Orages meurtriers : la tempête corse aurait-elle pu être mieux anticipée ?

Jeudi 18 août, de violents orages ont déferlé sur la Corse, causant la mort de cinq personnes.
Jeudi 18 août, de violents orages ont déferlé sur la Corse, causant la mort de cinq personnes. - Photo d’illustration - Flickr

« Après le temps de la gestion de crise, vient maintenant celui, indispensable, de l’analyse de fond et du retour d’expérience  ». Dans un communiqué partagé dimanche 21 août, le conseil exécutif de la collectivité de Corse alerte sur « les indispensables leçons à tirer  » des orages meurtriers survenus jeudi matin sur l’île de Beauté.

La question se pose alors : aurait-on pu « mieux anticiper l’arrivée de cet orage d’une violence exceptionnelle » ? En effet, quelques minutes avant le début de la tempête, les départements de Haute-Corse et de Corse-du-Sud n’étaient pas en vigilance orange, mais en vigilance jaune uniquement. Prenant les prévisionnistes de court, des rafales à plus de 200 km/h ont balayé l’île, causant la mort de cinq personnes et blessant des dizaines d’autres.

Une situation « exceptionnelle » selon Météo France

Pointé du doigt pour son alerte tardive, Météo France s’est rapidement défendu. Lors d’un point presse tenu jeudi 18 août, après la tempête, Christophe Morel, le responsable de la permanence prévision a expliqué que de puissants orages étaient prévus en mer, en tout début de matinée, pouvant « très temporairement affecter les côtes ouest et nord  » de la Corse.
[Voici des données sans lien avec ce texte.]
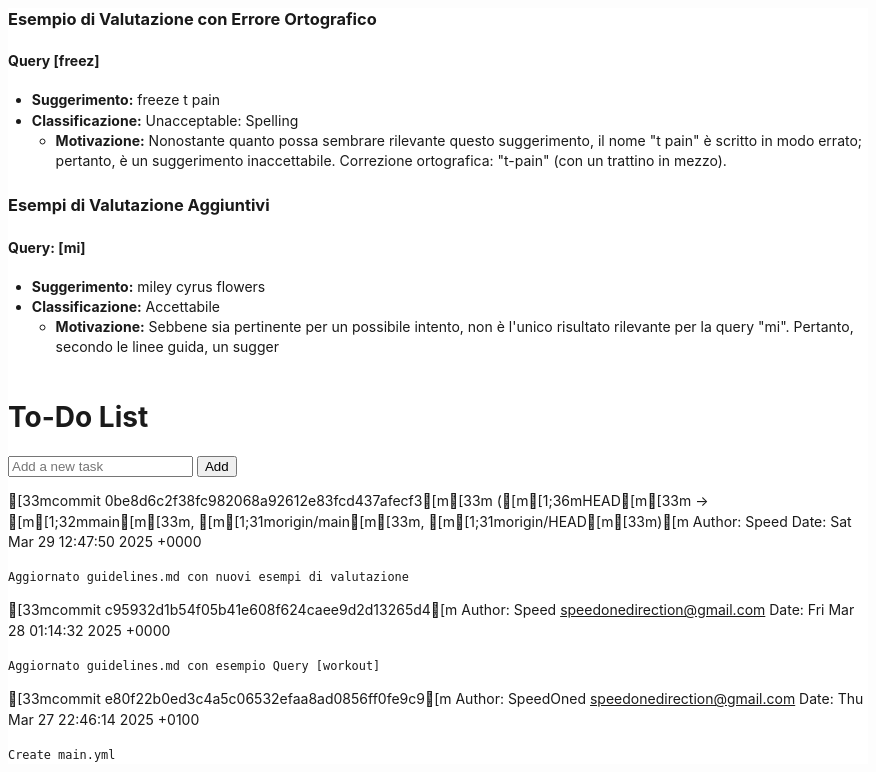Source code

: ### Esempio di Valutazione con Errore Ortografico

#### Query [freez]
- **Suggerimento:** freeze t pain
- **Classificazione:** Unacceptable: Spelling
  - **Motivazione:** Nonostante quanto possa sembrare rilevante questo suggerimento, il nome "t pain" è scritto in modo errato; pertanto, è un suggerimento inaccettabile. Correzione ortografica: "t-pain" (con un trattino in mezzo).

### Esempi di Valutazione Aggiuntivi

#### Query: [mi]
- **Suggerimento:** miley cyrus flowers
- **Classificazione:** Accettabile
  - **Motivazione:** Sebbene sia pertinente per un possibile intento, non è l'unico risultato rilevante per la query "mi". Pertanto, secondo le linee guida, un sugger
<!DOCTYPE html>
<html lang="en">
<head>
    <meta charset="UTF-8">
    <meta name="viewport" content="width=device-width, initial-scale=1.0">
    <title>To-Do List</title>
    <link rel="stylesheet" href="styles.css">
</head>
<body>
    <div class="todo-container">
        <h1>To-Do List</h1>
        <input type="text" id="todo-input" placeholder="Add a new task">
        <button id="add-todo">Add</button>
        <ul id="todo-list"></ul>
    </div>
    <script src="scripts.js"></script>
</body>
</html>
[33mcommit 0be8d6c2f38fc982068a92612e83fcd437afecf3[m[33m ([m[1;36mHEAD[m[33m -> [m[1;32mmain[m[33m, [m[1;31morigin/main[m[33m, [m[1;31morigin/HEAD[m[33m)[m
Author: Speed <speedonedirection@gmail.com>
Date:   Sat Mar 29 12:47:50 2025 +0000

    Aggiornato guidelines.md con nuovi esempi di valutazione

[33mcommit c95932d1b54f05b41e608f624caee9d2d13265d4[m
Author: Speed <speedonedirection@gmail.com>
Date:   Fri Mar 28 01:14:32 2025 +0000

    Aggiornato guidelines.md con esempio Query [workout]

[33mcommit e80f22b0ed3c4a5c06532efaa8ad0856ff0fe9c9[m
Author: SpeedOned <speedonedirection@gmail.com>
Date:   Thu Mar 27 22:46:14 2025 +0100

    Create main.yml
Seulement, du fait de l’entrée des perturbations à l’intérieur des terres et des rafales particulièrement violentes, l’organisme a mis à jour son alerte. « On a été surpris par les valeurs des rafales, tout à fait exceptionnelles qui n’avaient jamais été observées auparavant, qui ont été observées sur le continent  », a ajouté Christophe Morel.

Les orages sont difficiles à prévoir

Sur les réseaux sociaux, certains prévisionnistes s’indignent, soulignant que la tempête avait été décelée dès mercredi midi, soit près de 24 heures avant les orages. Ils s’appuient alors sur un modèle établit par l’outil de mesure Arome – utilisé par Météo France et d’autres organismes météorologiques – suggérant effectivement un phénomène proche de ce qui a pu être finalement observé en Corse.

Mais Météo France souligne que le modèle Arome reste un logiciel imprécis. « Certains modèles d’Arome pouvaient laisser suggérer mercredi des orages tels qu’ils se sont produits  », a reconnu François Gourand, ingénieur prévisionniste à Météo France. « Mais ça ne s’est pas retrouvé après  », a-t-il expliqué, ajoutant que les modèles suivant prévoyaient des orages localisés en mer.

Face à des modèles limités, les prévisionnistes sont également confrontés à un dilemme, devant parfois choisir entre « sous-alerter » et « sur-alerter ». « Si à chaque simulation très costaude on mettait des vigilances orange, on aurait toute la France en vigilance orange », a affirmé François Gourand.

Une enquête en cours

Dans son communiqué partagé dimanche, le conseil exécutif de Corse questionne également « la baisse des effectifs au sein de Météo France » qui auraient pu diminuer « la qualité de la surveillance, notamment en période nocturne ». Il y a un an, un rapport sénatorial pointait justement la suppression d’un quart des effectifs dans l’organisme en l’espace de dix ans. Une problématique également soulevée par les prévisionnistes.

Lors de son déplacement en Corse, jeudi et vendredi, le ministre de l’Intérieur Gérald Darmanin a promis qu’une enquête serait commandée à la Sécurité civile afin de « répondre à toutes ces questions  ». De son côté, Emmanuel Macron s’était exprimé à ce sujet vendredi, lors de son déplacement à Bormes-les-Mimosas (Var), déclarant que « nous devrons repenser nos systèmes d’alerte et de sécurité  ».